Visualizing the Incident Investigation Thought Process Using Datadog MCP: Creating Skills
This page has been translated by machine translation. View original
Hello. I am Shiina from the Operations department.
Introduction
Recently, Datadog MCP servers have become generally available, and many of you are likely using them for incident investigations.
While MCP servers allow AI to directly obtain and analyze telemetry data, there is a challenge in understanding how it reached its conclusions.
To share findings with the team and allow humans to verify AI judgments, I felt we needed a mechanism to record and visualize the investigation process itself.
So this time, I created a skill using Claude Code Skills that allows you to keep a report of the investigation process while cycling through the "observation → hypothesis formulation → verification" loop.
I tried conducting an actual investigation using this skill, so I'd like to introduce it.
Created Skill
Overview
This is an incident investigation support skill using Datadog MCP server.
It narrows down causes by repeating the "observation → hypothesis formulation → verification" loop and visualizes the entire investigation process as an interactive HTML report.
Main Features
- Supports root cause identification through "observation → hypothesis formulation → verification" in incident investigations
- Evidence collection using Datadog MCP tools (metrics, logs, APM, events, etc.)
- Management and visualization of hypothesis status (Validated / Inconclusive / Invalidated)
- Automatic generation of interactive HTML investigation reports
SKILL.md
Please refer to the repository below.
Setup
Prerequisites
- Claude Code CLI installed
- Datadog MCP server configured
Please also refer to the following article for setup instructions.
https://dev.classmethod.jp/articles/datadog-mcp-server-apm-cloudformation-monitor/
Skill Installation
- Clone the repository in any directory.
git clone https://github.com/shiina-yuichi/dd-mcp-investigator.git
The file structure will be as follows.
dd-mcp-investigator/
├── .claude/
│ └── skills/
│ └── incident-investigation/
│ ├── SKILL.md # Skill definition (auto-detected by Claude Code)
│ └── templates/
│ └── investigation-report.html # HTML report template
├── CLAUDE.md # Project config
└── README.md
- Navigate to the directory and launch Claude Code.
SKILL.md placed under .claude/skills/ will be automatically detected by Claude Code.
cd dd-mcp-investigator
claude
- Confirm the skill registration.
Use the/skillscommand to display the skill list and confirm that incident-investigation is displayed.
Skills
1 skills
Project skills (.claude/skills)
incident-investigation · ~40 description tokens
Usage
Call the skill with the /incident-investigation command and request an investigation in natural language.

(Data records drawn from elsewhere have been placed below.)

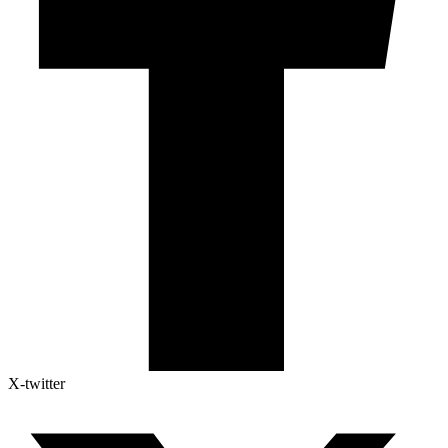
X-twitter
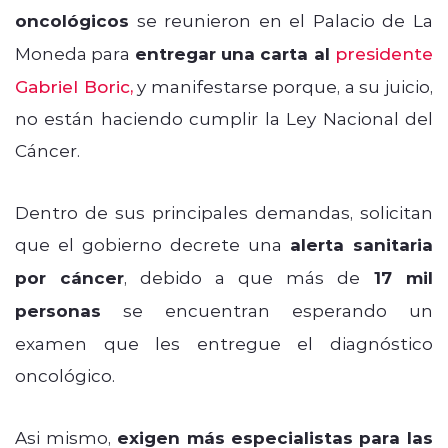
oncológicos
se reunieron en el Palacio de La
Moneda para
entregar una carta al
presidente
Gabriel Boric,
y manifestarse porque, a su juicio,
no están haciendo cumplir la Ley Nacional del
Cáncer.
Dentro de sus principales demandas, solicitan
que el gobierno decrete una
alerta sanitaria
por cáncer
, debido a que más de
17 mil
personas
se encuentran esperando un
examen que les entregue el diagnóstico
oncológico.
Asi mismo,
exigen más especialistas
para las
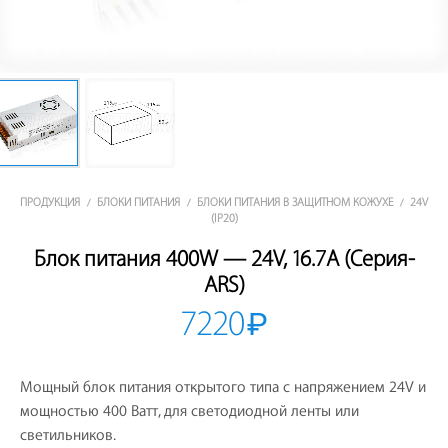
ПРОДУКЦИЯ
БЛОКИ ПИТАНИЯ
БЛОКИ ПИТАНИЯ В ЗАЩИТНОМ КОЖУХЕ
24V
/
/
/
(IP20)
Блок питания 400W — 24V, 16.7A (Серия-
ARS)
7220
₽
Мощный блок питания открытого типа с напряжением 24V и
мощностью 400 Ватт, для светодиодной ленты или
светильников.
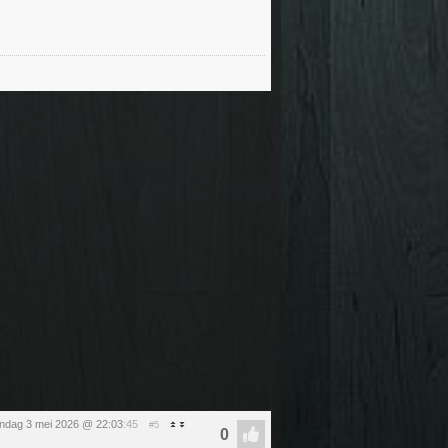
ndag 3 mei 2026 @ 22:03
:45
#5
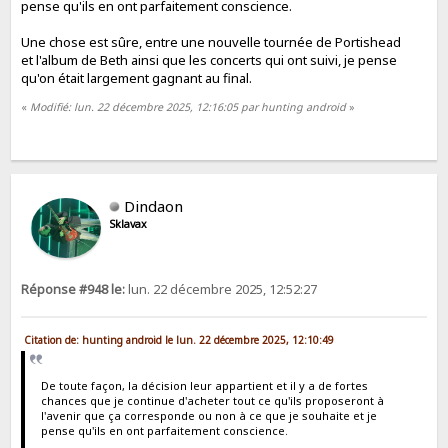
pense qu'ils en ont parfaitement conscience.
Une chose est sûre, entre une nouvelle tournée de Portishead
et l'album de Beth ainsi que les concerts qui ont suivi, je pense
qu'on était largement gagnant au final.
«
Modifié: lun. 22 décembre 2025, 12:16:05 par hunting android
»
Dindaon
Sklavax
Réponse #948 le:
lun. 22 décembre 2025, 12:52:27
Citation de: hunting android le lun. 22 décembre 2025, 12:10:49
De toute façon, la décision leur appartient et il y a de fortes
chances que je continue d'acheter tout ce qu'ils proposeront à
l'avenir que ça corresponde ou non à ce que je souhaite et je
pense qu'ils en ont parfaitement conscience.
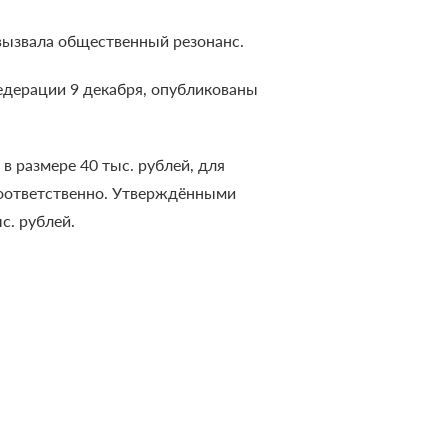
 вызвала общественный резонанс.
едерации 9 декабря, опубликованы
 размере 40 тыс. рублей, для
 соответственно. Утверждёнными
с. рублей.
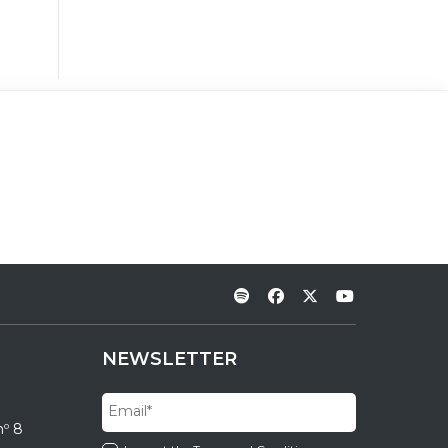
NEWSLETTER
nº 8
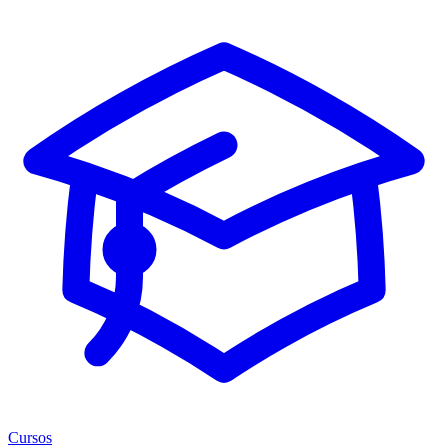
Cursos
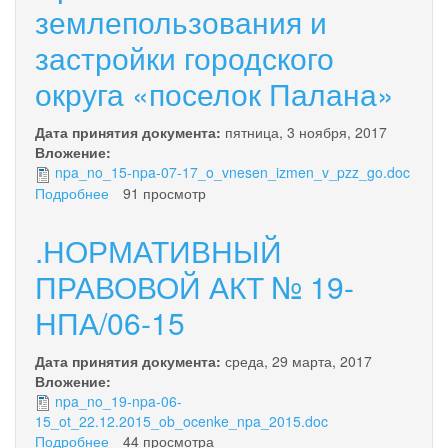
внесении
землепользования и
изменений
в
застройки городского
бюджет
городского
округа «поселок Палана»
округа
"поселок
Дата принятия документа:
пятница, 3 ноября, 2017
Палана"
Вложение:
на
npa_no_15-npa-07-17_o_vnesen_izmen_v_pzz_go.doc
2022
Подробнее
о
91 просмотр
год
О
и
внесении
.НОРМАТИВНЫЙ
на
изменений
плановый
в
ПРАВОВОЙ АКТ № 19-
период
нормативный
2023
НПА/06-15
правовой
и
акт
2024
от
годов"
Дата принятия документа:
среда, 29 марта, 2017
12.12.2011
Вложение:
№
npa_no_19-npa-06-
11/05
15_ot_22.12.2015_ob_ocenke_npa_2015.doc
Правила
Подробнее
о
44 просмотра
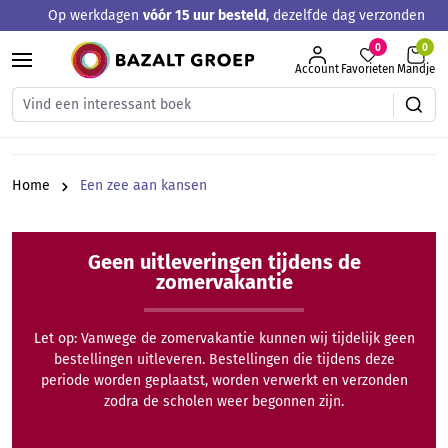
Op werkdagen
vóór 15 uur besteld
, dezelfde dag verzonden
hoofdinhoud
0
Account
Favorieten
Mandje
Home
Een zee aan kansen
Geen uitleveringen tijdens de
zomervakantie
Let op: Vanwege de zomervakantie kunnen wij tijdelijk geen
bestellingen uitleveren. Bestellingen die tijdens deze
periode worden geplaatst, worden verwerkt en verzonden
zodra de scholen weer begonnen zijn.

⏺ Please tell me about the incident you want to investigate. Providing any of the following information will help me start the investigation:
1. Monitor alert — monitor name or ID
2. Incident — incident ID or summary
3. User report — problem symptoms, affected service name, time of occurrence, etc.
What problem would you like to investigate?
Trying It Out
I tried the following incident investigations using Claude Code (Opus 4.6 model):
- User report (APM latency investigation)
- Monitor alert
APM Latency Investigation
Instructions
Investigate around 3/18 14:30 (JST)
The API request "GET /api/products" on the website "shopping-site" has some requests taking over 1 second.
Please identify the root cause
Output Results


A complete incident investigation was performed using the Datadog MCP server.
Let's check the file output in HTML format.
Report

Evidence

Steps

Evaluation

It helps narrow down the causes by repeating the verification loop based on several hypotheses.
The investigation process, including what observational data was examined and how judgments were made, was visualized.
In this investigation, although there were hypotheses such as computational explosion in regex/full-text search, sufficient evidence was found for blocking processing at the application layer, which led to the conclusion.
Monitor Alert Investigation
Instructions
⏺ Please tell me about the incident or alert you want to investigate. Any of the following information will help me start the investigation:
- Monitor alert: monitor name, ID, or alert content
- Incident: incident ID, title, or description
- User report: problem symptoms, affected services or host names
What problem would you like to investigate?
For investigating a monitor alert, I specified a monitor ID.
Investigate monitor ID XXXXX
Output Results



This also completed a full incident investigation using the Datadog MCP server.
Let's check the file output in HTML format.
Report

Evidence

Steps

Evaluation

After examining metrics thoroughly, evidence was discovered from logs.
The evaluation also shows why certain hypotheses were rejected.
Conclusion
I created a skill that visualizes the thought process of incident investigations by combining Claude Code Skills and Datadog MCP server.
By cycling through the "observation → hypothesis formulation → verification" loop, it's possible to track what data the AI examined and how it made judgments, allowing humans to verify its validity.
Additionally, saving it as a report can be useful for sharing knowledge within the team and for post-incident reviews.
As the emergence of MCP servers increases instances of delegating incident investigations to AI, I believe visualizing and recording the investigation process will become increasingly important in the future.
I hope this article is helpful to you.